Anleger teilen Evoniks Zuversicht nicht

Stand: 01.08.2019, 17:00 Uhr

Der Spezialchemie-Konzern Evonik sieht sich trotz Autoflaute und internationaler Handelskonflikte auf Kurs zu seinen Jahreszielen. "Die Abkühlung im Welthandel und die zunehmende Schwäche in wichtigen Industrien machen es uns nicht leichter", sagte Konzernchef Christian Kullmann laut Mitteilung am Donnerstag in Essen. "Dennoch bleiben wir auf Jahressicht zuversichtlich."

Die Anleger wollten da heute nicht mitziehen. Das Evonik-Papier verlor deutlich und gehörte im MDax zu den größten Verlierern.
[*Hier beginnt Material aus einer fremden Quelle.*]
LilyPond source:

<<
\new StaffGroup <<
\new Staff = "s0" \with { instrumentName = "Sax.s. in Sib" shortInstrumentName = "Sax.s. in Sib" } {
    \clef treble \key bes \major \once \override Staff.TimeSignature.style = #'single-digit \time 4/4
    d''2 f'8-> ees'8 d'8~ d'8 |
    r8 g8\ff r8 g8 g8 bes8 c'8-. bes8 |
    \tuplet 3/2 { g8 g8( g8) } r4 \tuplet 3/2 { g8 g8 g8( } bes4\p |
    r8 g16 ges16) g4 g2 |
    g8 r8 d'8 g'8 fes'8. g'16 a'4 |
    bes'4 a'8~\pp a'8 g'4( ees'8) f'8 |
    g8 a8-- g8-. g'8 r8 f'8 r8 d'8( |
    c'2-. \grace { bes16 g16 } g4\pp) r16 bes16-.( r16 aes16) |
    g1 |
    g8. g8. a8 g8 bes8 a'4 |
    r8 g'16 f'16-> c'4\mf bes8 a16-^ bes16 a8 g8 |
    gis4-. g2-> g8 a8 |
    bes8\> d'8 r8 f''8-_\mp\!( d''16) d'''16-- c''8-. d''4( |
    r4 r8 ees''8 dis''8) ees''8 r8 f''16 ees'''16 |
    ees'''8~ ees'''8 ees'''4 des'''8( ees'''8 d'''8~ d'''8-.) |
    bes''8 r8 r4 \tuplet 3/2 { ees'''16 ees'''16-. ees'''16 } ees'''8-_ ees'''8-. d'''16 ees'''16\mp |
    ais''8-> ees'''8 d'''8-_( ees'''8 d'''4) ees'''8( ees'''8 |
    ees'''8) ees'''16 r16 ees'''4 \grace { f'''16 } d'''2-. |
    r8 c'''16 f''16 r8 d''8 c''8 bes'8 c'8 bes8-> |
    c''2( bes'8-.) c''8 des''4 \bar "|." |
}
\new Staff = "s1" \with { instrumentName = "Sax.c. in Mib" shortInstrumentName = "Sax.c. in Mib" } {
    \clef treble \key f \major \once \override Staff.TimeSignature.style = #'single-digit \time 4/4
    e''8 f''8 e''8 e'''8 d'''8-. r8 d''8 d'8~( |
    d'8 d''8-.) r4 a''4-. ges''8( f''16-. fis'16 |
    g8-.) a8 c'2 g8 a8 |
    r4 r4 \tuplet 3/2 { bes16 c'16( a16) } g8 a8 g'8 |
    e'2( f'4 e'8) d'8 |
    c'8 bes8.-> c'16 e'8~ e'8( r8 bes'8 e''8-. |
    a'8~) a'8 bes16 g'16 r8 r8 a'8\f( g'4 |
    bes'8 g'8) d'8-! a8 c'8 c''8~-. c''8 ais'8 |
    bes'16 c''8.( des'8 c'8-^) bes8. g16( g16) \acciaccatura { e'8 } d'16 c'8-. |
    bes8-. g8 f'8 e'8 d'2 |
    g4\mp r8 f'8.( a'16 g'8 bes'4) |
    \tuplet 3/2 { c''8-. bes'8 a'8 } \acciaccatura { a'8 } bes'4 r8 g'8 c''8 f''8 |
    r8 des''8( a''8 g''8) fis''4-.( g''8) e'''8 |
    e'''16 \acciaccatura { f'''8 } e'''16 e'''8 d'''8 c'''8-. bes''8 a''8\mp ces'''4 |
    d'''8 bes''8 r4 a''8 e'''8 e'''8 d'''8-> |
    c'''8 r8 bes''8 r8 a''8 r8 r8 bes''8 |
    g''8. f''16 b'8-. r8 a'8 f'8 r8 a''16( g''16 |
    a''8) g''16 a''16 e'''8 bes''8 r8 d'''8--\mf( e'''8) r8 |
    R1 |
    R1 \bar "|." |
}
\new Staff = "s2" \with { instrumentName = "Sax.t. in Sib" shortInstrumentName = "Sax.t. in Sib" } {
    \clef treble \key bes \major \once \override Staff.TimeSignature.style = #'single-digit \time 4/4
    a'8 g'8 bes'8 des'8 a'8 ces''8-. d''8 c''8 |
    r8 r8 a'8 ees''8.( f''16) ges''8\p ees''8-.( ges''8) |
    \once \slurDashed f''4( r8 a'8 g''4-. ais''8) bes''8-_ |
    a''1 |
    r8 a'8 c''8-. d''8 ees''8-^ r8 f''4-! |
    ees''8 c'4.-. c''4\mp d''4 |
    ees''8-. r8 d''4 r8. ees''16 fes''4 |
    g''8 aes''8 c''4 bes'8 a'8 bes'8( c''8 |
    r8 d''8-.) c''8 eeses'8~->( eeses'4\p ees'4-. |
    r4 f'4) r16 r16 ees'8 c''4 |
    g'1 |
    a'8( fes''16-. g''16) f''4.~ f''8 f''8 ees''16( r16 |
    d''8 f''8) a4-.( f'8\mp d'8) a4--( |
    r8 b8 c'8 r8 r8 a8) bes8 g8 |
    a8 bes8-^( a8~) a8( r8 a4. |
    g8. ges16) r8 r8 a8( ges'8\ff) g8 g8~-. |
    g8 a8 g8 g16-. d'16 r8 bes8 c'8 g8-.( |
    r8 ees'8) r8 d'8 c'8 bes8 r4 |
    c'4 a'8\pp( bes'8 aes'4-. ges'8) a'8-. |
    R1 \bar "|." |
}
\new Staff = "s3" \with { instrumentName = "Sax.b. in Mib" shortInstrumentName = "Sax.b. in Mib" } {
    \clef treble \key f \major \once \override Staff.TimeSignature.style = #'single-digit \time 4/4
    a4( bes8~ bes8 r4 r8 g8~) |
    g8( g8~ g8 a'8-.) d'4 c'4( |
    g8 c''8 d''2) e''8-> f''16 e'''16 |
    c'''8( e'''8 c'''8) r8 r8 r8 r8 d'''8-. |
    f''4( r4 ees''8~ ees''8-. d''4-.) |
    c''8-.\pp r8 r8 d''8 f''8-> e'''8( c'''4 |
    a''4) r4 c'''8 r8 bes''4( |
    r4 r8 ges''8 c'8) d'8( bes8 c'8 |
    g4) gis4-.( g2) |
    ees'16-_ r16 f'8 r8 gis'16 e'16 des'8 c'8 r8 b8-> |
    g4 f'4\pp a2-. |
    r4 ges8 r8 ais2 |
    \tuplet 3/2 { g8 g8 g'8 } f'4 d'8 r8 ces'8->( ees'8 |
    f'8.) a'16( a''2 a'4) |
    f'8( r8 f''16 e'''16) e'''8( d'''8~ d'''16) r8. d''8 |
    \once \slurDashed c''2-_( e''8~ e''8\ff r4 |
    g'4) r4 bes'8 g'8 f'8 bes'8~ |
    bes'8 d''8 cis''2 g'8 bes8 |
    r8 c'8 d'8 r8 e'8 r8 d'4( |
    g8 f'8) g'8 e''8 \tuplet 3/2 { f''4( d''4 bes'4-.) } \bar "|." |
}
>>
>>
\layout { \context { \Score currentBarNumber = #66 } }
Im abgelaufenen zweiten Jahresviertel musste der Konzern wegen der Autoflaute und niedrigerer Preise für Tierfutter-Eiweiß im Vergleich zu den hohen Vorjahreswerten Einbußen hinnehmen.

Der Konzernumsatz sank im zweiten Quartals im Vergleich zum Vorjahreszeitraum um drei Prozent auf 3,3 Milliarden Euro. Das Ebitda fiel um acht Prozent auf 566 Millionen Euro, das Nettoergebnis um rund ein Viertel auf 228 Millionen Euro.